======== Document text ========
# So two locust forks walk into a shop...



## flippinout

I have had two black locust forks awaiting their becoming slingshots for quite some time and inspiration had not come.

















The one on the lower left was found near my home on the north facing slope of a mountain. It is Black Locust, one of the hardest woods that grows in our area. Due to its exposure, the growth rings were very tight and it had already seasoned a few years on the top of a snag, so no rot.

The one on the upper right was a gift from Wild Bill. This one had fallen in his yard and I believe had rotted while in the top of the tree. It too was very secluded from the sun and warmth, so the rings were very tight and the color was deep yellow. However it had lots of holes in it from the bugs in our area and weather, but was still mostly sound.

They both sat on my bench for months until I got the bug to build out the one on the lower left(above pics)















































This slingshot handles heavy bands very nicely and I couldn't be more pleased with the way it shoots. It is bulky and organic, but it fits like it grew from my hand.

The second fork(upper right in the top pics) was not salvageable as a complete fork, so I lopped off the forks, cut them in half and used them to scale the forks of a Chalice. The core is 3/8" double black linen micarta, with Spectraply spacers. It has in integrated full palmswell and shoots great with my current favorite rig- tabs(alligator leather) and pseudo tapered tubes.


----------



## Rayshot

Tey are both real good looking. The chalice is wow.


----------



## AZ Stinger

Beautiful works of art, I just finished the final sanding on a mesquite fork when I saw the black locust on FB....I went back outside and started reshaping the fork, needless to say I like it much better now and I`d like to thank you for the inspiration....now, back to sanding


----------



## Dayhiker

Both are great, but that dang chalice just takes my breath away! OooooohWeeeee! That's nice. :wub: :wub:

:wub:

:wub:

:wub:


----------



## Knoll

Alligator tabs? First class, man, first class.


----------



## Quercusuber

This is pure artistry on the slingshot world!!!!!

Really an AMAZING work ...there's not much words to say 

Cheers ...Q


----------



## AnTrAxX

Nice to see a "pure natural" from you again.

One of the finest i´ve seen. Grain and shape are amazing. Good you added the pictures holding it, it´s far bigger then i imagined


----------



## Btoon84

wow dude, that chalice is reeedonkulousy classy and so sophisticated! Looks like a really nice shooter


----------



## Dayhiker

I just returned for another gander at that chalice. . . O.M.G.! I do think that it's my favorite of all time.


----------



## flippinout

Thanks guys. I have been only shooting heavy tubes and flats since September and have fundamentally changed my shooting style to accommodate the hunting season. I am more and more fond of super low forks and heavy bands, semi-butterfly and heavy ammo. These forks get the job done, and who wants to shoot an ugly slingshot? Not me!


----------



## AnTrAxX

flippinout said:


> I have been only shooting heavy tubes and flats since September and have fundamentally changed my shooting style to accommodate the hunting season. I am more and more fond of super low forks and heavy bands, semi-butterfly and heavy ammo.
========
__Job 1__
Retype the portion of the slingshot thread between "I just returned" and "slingshot? Not me!", inclusive.
__Job 2__
Decide whether each statement agrees with the slingshot thread. Answer yes or no, and quote the deciding words.
(a) The fork on the lower left was found on a south facing slope.
(b) The core of the Chalice is 3/8" double black linen micarta.
(c) The fork from Wild Bill was built out as a complete fork.
__Job 3__
Answer these questions from the slingshot thread.
(a) What material are the tabs on the current favorite rig made of?
(b) What kind of fork was AZ Stinger sanding?
(c) Since what month has flippinout been shooting only heavy tubes and flats?
======== Given material ========
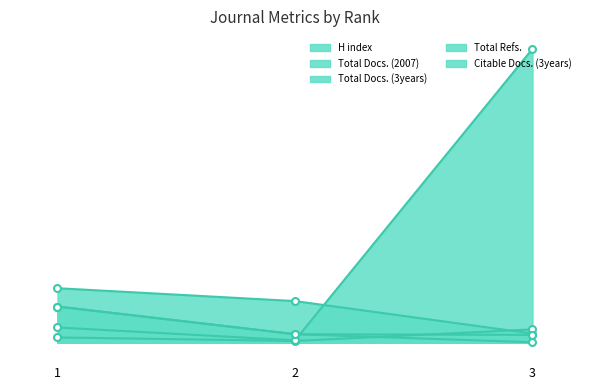

What is the maximum value shown in the chart?

913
========
__Task result 1__
I just returned for another gander at that chalice. . . O.M.G.! I do think that it's my favorite of all time.


----------



## flippinout

Thanks guys. I have been only shooting heavy tubes and flats since September and have fundamentally changed my shooting style to accommodate the hunting season. I am more and more fond of super low forks and heavy bands, semi-butterfly and heavy ammo. These forks get the job done, and who wants to shoot an ugly slingshot? Not me!

__Task result 2__
(a) No: "found near my home on the north facing slope of a mountain."
(b) Yes: "The core is 3/8" double black linen micarta, with Spectraply spacers."
(c) No: "was not salvageable as a complete fork"

__Task result 3__
(a) Alligator leather
(b) A mesquite fork
(c) September